• **DATASET EXCERPT**:
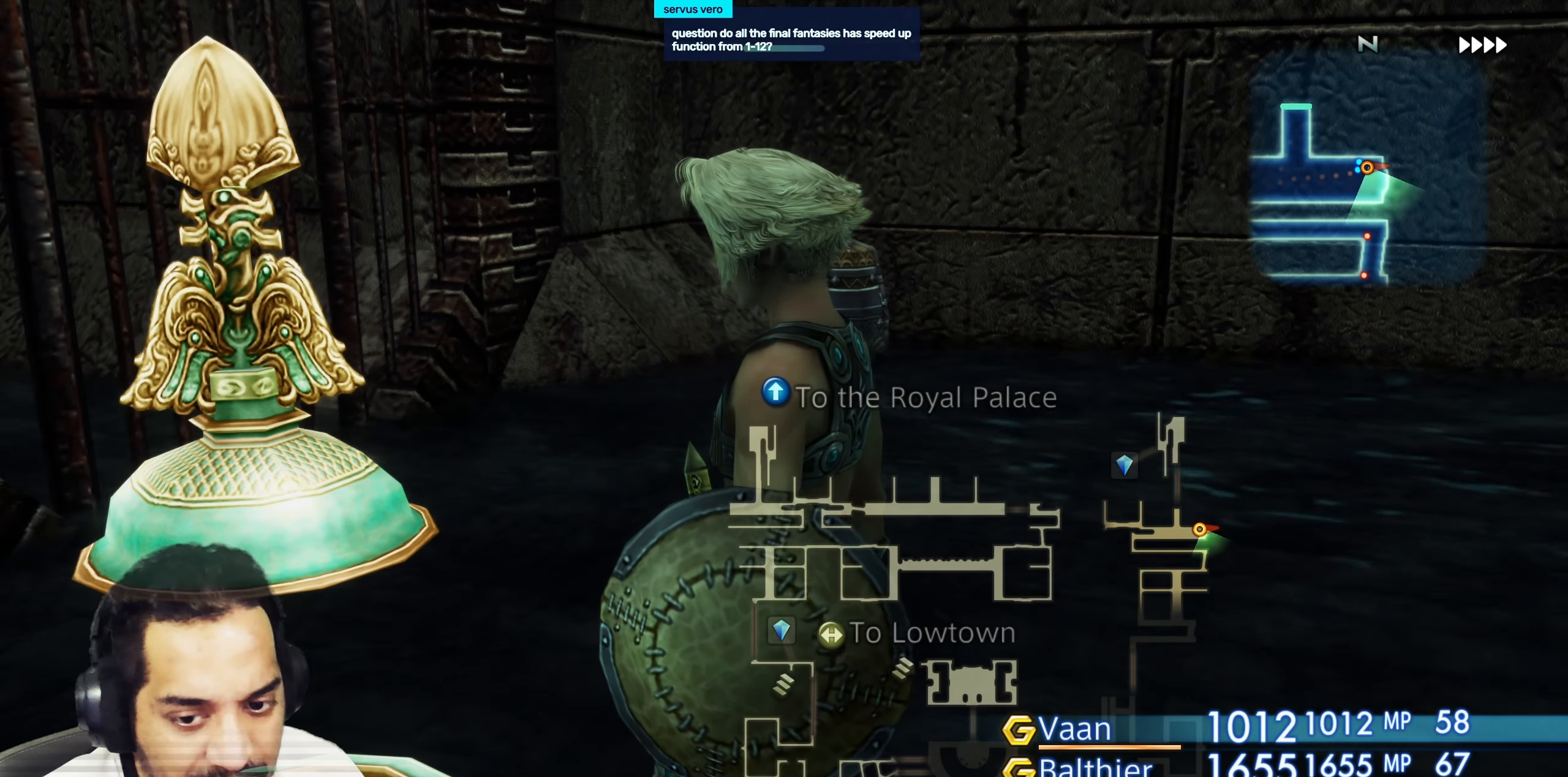
{"buttons": [], "left_stick": "center", "right_stick": "center", "events": []}
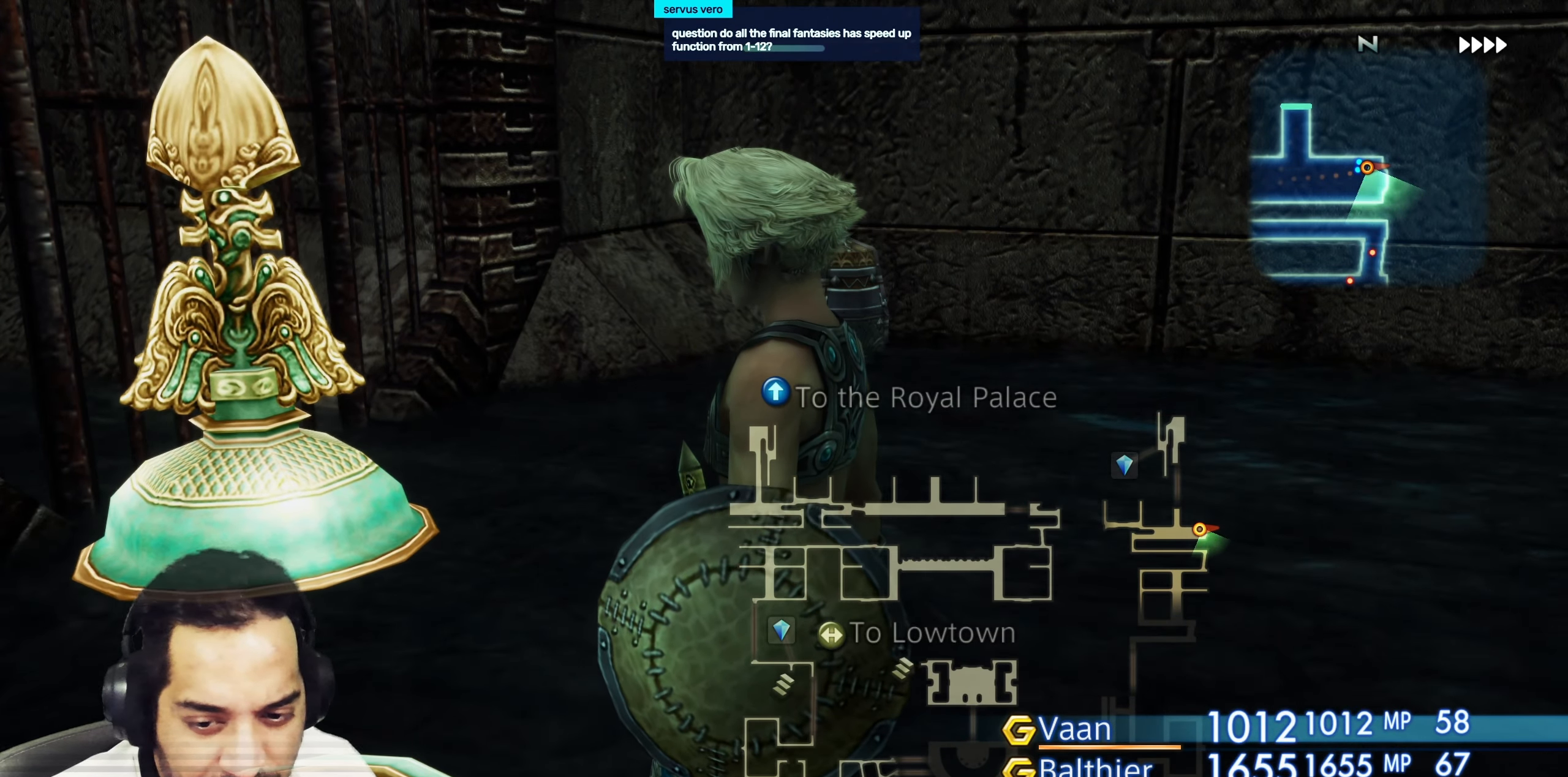
{"buttons": [], "left_stick": "center", "right_stick": "center", "events": []}
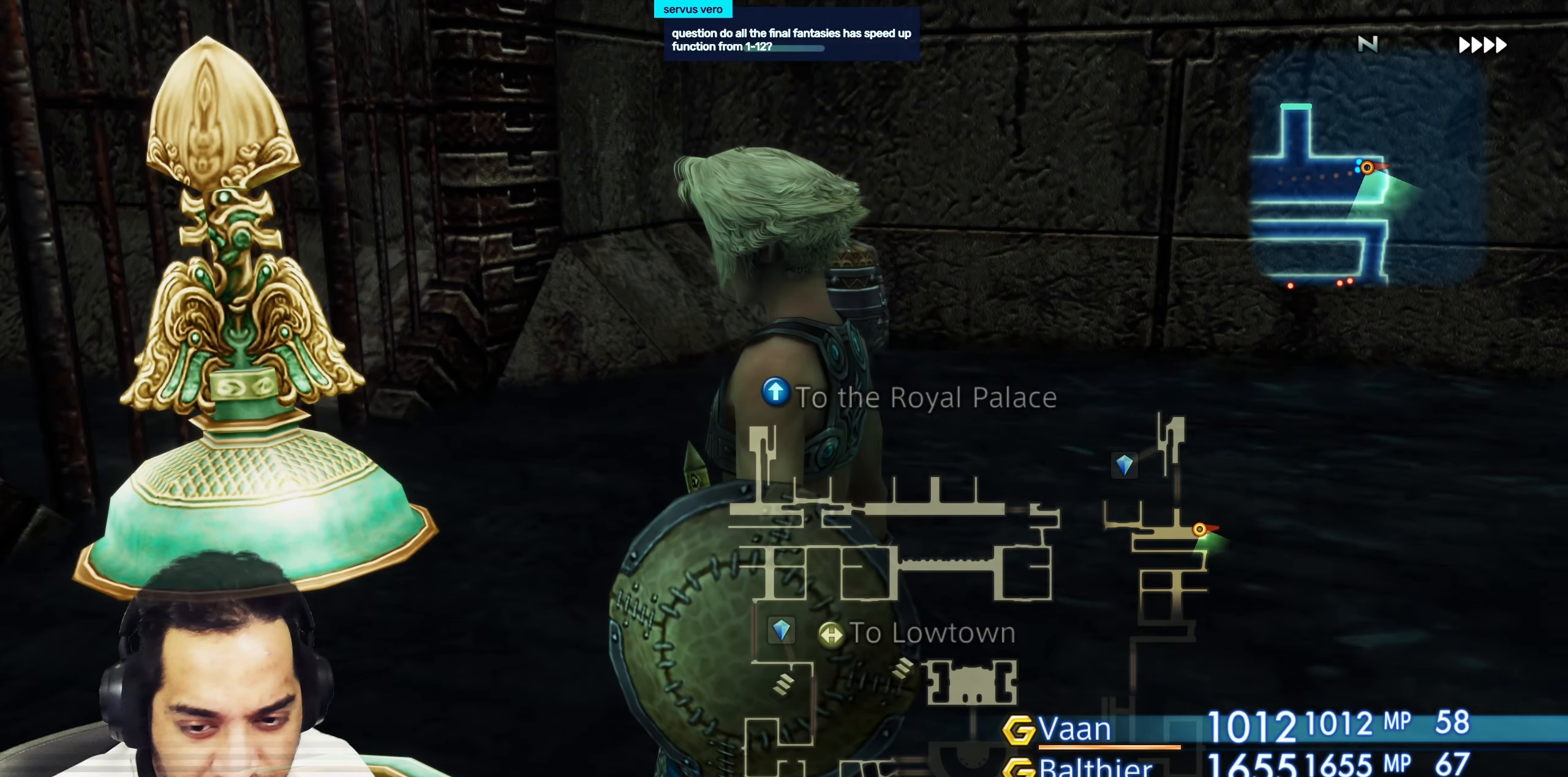
{"buttons": [], "left_stick": "center", "right_stick": "center", "events": []}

• **PROBLEM TO WORK ON**:
The pictures stay out; copy the rest of the data word for word.

• **PROBLEM SOLUTION**:
{"buttons": [], "left_stick": "center", "right_stick": "center", "events": []}
{"buttons": [], "left_stick": "center", "right_stick": "center", "events": []}
{"buttons": [], "left_stick": "center", "right_stick": "center", "events": []}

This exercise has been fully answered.